In de voorstelling spelen Denise Aznam, die is Indonesisch, en Martijn Apituley, die is van Molukse afkomst. Marie Louise Stheins is Nederlands, net als ik. Ik kan mij heel goed voorstellen dat iemand met Indische roots over mijn casting in deze voorstelling denkt: ‘Wat moet deze Belanda met onze geschiedenis.’ Aan de andere kant is het hopelijk zo dat juist omdat ik het speel, we ook een groter niet-Indisch publiek bereiken met dit verhaal.’
Wat is de belangrijkste drijfveer van jouw personage Alan?
Ik denk dat hij het liefst wil ontdekken dat alles wat zijn vader heeft gedaan, niet waar is. Maar hij weet dat dat niet kan. Hij wil zijn vader begrijpen, maar beseft dondersgoed dat het geen kwestie van begrijpen is. Hij moet zelf vrede sluiten met de ellende van zijn jeugd en naar mate hij meer weet over zijn vader, merkt hij juist dat begrijpen daarbij niet helpt.
Hoe verhoud jij je als acteur tot al die ellende die jouw personage ondergaat?

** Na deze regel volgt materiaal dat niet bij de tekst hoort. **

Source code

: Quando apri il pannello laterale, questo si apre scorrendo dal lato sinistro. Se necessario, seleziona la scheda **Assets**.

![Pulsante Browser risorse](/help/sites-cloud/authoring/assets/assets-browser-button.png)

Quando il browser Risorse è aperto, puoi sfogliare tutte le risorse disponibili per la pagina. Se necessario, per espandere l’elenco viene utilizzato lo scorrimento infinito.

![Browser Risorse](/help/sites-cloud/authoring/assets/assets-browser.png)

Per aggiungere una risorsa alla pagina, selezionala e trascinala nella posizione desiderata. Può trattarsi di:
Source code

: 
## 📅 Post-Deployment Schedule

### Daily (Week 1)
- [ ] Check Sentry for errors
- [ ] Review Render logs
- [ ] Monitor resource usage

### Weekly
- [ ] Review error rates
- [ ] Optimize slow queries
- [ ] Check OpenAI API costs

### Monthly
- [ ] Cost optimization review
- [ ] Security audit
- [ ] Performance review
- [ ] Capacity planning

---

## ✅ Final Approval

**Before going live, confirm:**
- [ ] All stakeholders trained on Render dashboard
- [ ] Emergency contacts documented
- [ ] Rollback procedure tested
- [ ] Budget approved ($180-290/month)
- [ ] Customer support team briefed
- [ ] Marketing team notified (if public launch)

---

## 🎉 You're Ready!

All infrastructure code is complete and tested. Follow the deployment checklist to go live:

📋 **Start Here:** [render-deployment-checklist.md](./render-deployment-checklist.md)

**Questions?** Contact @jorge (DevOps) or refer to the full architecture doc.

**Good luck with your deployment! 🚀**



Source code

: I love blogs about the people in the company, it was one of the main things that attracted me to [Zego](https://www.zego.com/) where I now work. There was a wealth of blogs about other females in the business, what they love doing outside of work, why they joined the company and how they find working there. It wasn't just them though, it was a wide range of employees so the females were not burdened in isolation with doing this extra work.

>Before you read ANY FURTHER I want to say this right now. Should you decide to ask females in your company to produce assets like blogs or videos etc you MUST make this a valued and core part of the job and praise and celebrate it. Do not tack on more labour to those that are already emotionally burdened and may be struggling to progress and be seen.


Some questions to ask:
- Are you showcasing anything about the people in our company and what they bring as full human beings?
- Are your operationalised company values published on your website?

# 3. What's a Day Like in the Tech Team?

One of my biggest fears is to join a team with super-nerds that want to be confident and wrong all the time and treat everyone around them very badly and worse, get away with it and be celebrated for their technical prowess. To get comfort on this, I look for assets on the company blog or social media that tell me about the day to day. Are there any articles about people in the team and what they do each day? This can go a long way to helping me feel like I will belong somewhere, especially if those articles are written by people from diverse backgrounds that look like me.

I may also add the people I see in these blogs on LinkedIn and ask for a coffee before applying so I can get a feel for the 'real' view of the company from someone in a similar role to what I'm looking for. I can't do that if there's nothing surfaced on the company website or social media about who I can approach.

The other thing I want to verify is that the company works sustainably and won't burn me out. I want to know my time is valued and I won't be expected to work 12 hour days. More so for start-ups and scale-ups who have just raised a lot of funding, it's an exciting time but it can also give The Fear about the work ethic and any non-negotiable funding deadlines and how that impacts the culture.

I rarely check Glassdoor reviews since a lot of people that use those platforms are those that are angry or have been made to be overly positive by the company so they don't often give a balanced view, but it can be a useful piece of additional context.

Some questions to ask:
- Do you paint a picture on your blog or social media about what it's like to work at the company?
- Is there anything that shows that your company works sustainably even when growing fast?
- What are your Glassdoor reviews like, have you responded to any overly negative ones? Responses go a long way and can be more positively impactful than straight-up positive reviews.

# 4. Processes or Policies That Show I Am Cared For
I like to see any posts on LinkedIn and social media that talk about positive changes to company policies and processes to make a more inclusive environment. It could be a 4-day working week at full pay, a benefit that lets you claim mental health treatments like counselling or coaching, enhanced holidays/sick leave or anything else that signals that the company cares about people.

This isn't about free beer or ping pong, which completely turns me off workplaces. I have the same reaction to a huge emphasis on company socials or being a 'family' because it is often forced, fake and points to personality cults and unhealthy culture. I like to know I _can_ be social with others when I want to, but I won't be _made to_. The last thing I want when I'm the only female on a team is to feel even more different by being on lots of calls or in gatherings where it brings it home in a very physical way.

Ik zag verschrikkelijk op tegen de repetities. Ik wist dat er momenten zouden komen waarop ik door de mangel zou moeten. En die kwamen ook. Het is zo hartverscheurend dat Alan mishandeld wordt door zijn vader en nul warmte krijgt van zijn moeder. Die gebieden moest ik in. Ik heb gehuild om wat Alan is aangedaan. En vervolgens heb ik weer afstand van die emotie genomen om de scènes te kunnen spelen. Het is mijn vak om te kunnen dissociëren.
Het klinkt alsof er geen humor in deze voorstelling zit. Klopt dat?
Integendeel! Er zit zeker humor in de voorstelling. Het boek is ook met humor geschreven. De eerste zin, die ongeveer anderhalve pagina lang is, somt wreedheden op die Alans vader ziet, ondergaat en heeft begaan en sluit vervolgens af met de opmerking dat hij de afgebroken hals van zijn gitaar het ergst van alles vond. Dat is een grap. Het is alleen de vraag of je aan lachen toekomt. In de voorstelling zoeken we voortdurend naar de grens van dit soort zwarte, schrijnende humor, precies zoals in het boek gebeurt.